# Not as sexy as js's carbine...



## rfawcs (Feb 11, 2006)

..but I like it just fine. Picked it up today from the original owner, and it's just like when it left the gunshop in 1992. An unfired Colt Sporter Match HBAR, A2 upper and lower, heavy barrel, 1-in-7 twist. I haven't decided if I'm going to shoot it, or just keep it. Probably shoot it.


----------



## 2400 (Feb 4, 2006)

Nice gun, looks like a shooter to me. :mrgreen:


----------



## Baldy (Jun 21, 2006)

Good looking rifle. Never met a gun I wouldn't shoot. Unless I felt it was unsafe.


----------



## hberttmank (May 5, 2006)

Shoot it. ARs are just too much fun to leave in the safe.


----------



## Revolver (Aug 26, 2006)

I like it more than js's. I'm a fan of the '16A2 type. I just hate the HBARs. They balance horribly. Been trying to replace my HBAR with a gov't profile. I'll be ordering it really soon.
I also really dislike Colts. I'd sell it if I were you and buy something better. Something without those pins and receiver block.:smt078


----------



## js (Jun 29, 2006)

rfawcs said:


> ..but I like it just fine. Picked it up today from the original owner, and it's just like when it left the gunshop in 1992. An unfired Colt Sporter Match HBAR, A2 upper and lower, heavy barrel, 1-in-7 twist. I haven't decided if I'm going to shoot it, or just keep it. Probably shoot it.

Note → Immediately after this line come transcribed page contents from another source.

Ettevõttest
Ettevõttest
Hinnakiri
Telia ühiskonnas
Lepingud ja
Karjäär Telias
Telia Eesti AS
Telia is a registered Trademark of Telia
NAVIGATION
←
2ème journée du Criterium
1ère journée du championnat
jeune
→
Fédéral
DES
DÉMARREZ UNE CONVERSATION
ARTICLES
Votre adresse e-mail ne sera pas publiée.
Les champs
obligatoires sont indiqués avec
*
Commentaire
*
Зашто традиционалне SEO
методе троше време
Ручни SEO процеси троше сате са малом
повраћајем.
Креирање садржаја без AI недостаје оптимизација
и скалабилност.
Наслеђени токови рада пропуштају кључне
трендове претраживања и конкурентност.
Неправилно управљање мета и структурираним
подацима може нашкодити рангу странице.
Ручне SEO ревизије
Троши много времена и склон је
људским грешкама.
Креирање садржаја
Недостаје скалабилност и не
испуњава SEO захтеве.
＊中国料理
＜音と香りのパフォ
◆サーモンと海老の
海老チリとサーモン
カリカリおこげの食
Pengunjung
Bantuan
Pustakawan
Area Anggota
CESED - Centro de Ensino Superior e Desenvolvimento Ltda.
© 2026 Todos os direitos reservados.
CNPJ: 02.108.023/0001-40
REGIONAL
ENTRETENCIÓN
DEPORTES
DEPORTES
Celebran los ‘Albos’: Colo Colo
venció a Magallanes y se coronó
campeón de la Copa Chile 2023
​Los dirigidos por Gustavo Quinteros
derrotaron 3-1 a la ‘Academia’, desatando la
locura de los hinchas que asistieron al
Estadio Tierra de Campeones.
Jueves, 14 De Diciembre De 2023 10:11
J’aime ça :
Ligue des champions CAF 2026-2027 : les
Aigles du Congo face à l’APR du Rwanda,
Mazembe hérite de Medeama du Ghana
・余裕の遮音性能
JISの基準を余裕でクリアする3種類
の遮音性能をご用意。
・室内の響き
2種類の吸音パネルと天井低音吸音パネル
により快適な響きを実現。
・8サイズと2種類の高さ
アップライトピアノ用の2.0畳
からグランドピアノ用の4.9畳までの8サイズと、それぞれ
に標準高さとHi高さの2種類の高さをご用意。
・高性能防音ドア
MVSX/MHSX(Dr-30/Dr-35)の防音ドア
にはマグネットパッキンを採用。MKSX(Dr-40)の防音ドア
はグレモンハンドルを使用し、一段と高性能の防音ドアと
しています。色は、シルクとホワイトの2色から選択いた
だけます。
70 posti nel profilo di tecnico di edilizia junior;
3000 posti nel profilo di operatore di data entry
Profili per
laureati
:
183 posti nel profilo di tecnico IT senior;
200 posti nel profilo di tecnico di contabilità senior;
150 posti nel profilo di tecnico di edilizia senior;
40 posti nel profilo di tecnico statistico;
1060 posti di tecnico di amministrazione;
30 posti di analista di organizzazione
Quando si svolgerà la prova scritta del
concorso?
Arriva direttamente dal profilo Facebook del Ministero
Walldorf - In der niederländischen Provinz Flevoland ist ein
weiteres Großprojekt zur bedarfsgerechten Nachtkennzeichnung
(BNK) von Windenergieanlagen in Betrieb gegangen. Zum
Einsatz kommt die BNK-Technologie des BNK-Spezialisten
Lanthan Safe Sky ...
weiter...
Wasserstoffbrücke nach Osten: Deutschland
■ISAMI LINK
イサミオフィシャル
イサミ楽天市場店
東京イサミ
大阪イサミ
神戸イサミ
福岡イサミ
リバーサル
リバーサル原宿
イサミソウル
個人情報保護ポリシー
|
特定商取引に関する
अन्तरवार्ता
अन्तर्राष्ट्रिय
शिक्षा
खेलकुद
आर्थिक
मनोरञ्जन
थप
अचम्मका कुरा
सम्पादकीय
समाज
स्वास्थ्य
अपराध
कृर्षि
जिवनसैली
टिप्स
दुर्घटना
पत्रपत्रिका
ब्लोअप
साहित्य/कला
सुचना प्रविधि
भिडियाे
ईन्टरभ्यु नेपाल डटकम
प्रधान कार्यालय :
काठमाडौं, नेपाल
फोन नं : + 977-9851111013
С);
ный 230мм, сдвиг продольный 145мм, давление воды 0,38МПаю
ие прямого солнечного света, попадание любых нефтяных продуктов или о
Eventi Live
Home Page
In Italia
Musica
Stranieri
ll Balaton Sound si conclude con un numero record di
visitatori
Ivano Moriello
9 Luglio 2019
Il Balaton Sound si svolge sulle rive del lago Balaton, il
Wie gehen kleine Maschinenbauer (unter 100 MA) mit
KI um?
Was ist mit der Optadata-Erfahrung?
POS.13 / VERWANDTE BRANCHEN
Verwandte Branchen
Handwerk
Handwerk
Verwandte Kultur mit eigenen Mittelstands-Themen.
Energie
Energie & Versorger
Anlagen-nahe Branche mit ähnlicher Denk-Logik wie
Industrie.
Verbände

I think it looks great! :smt023 Also, it has the 1:7 twist which will allow for a heavier bullet if I'm not mistaken.... Let us know how it shoots.

Now you just need this nice little addition and you'll be all set... 










http://www.lifelibertyetc.com/product.aspx?pid=75


----------



## rfawcs (Feb 11, 2006)

js said:


> I think it looks great! :smt023 Also, it has the 1:7 twist which will allow for a heavier bullet if I'm not mistaken.... Let us know how it shoots.
> 
> Now you just need this nice little addition and you'll be all set...


I saw that and HAD to have a T like it! Ordered it yesterday!


----------



## ECHOONE (Dec 10, 2008)

Nice,swap the upper out for a flatop and gain some more accuracy out of it!


----------



## DevilsJohnson (Oct 21, 2007)

Looks right fine from here. Let us know about how it does.:smt168


----------



## bruce333 (Sep 1, 2006)

Wow...3 year old thread...


----------



## Todd (Jul 3, 2006)

bruce333 said:


> Wow...3 year old thread...


----------



## casinoeye702 (Sep 17, 2008)

bruce333 said:


> Wow...3 year old thread...


Nice observation!
tumbleweed


----------



## imager67 (Dec 2, 2009)

I would keep it and shoot it.


----------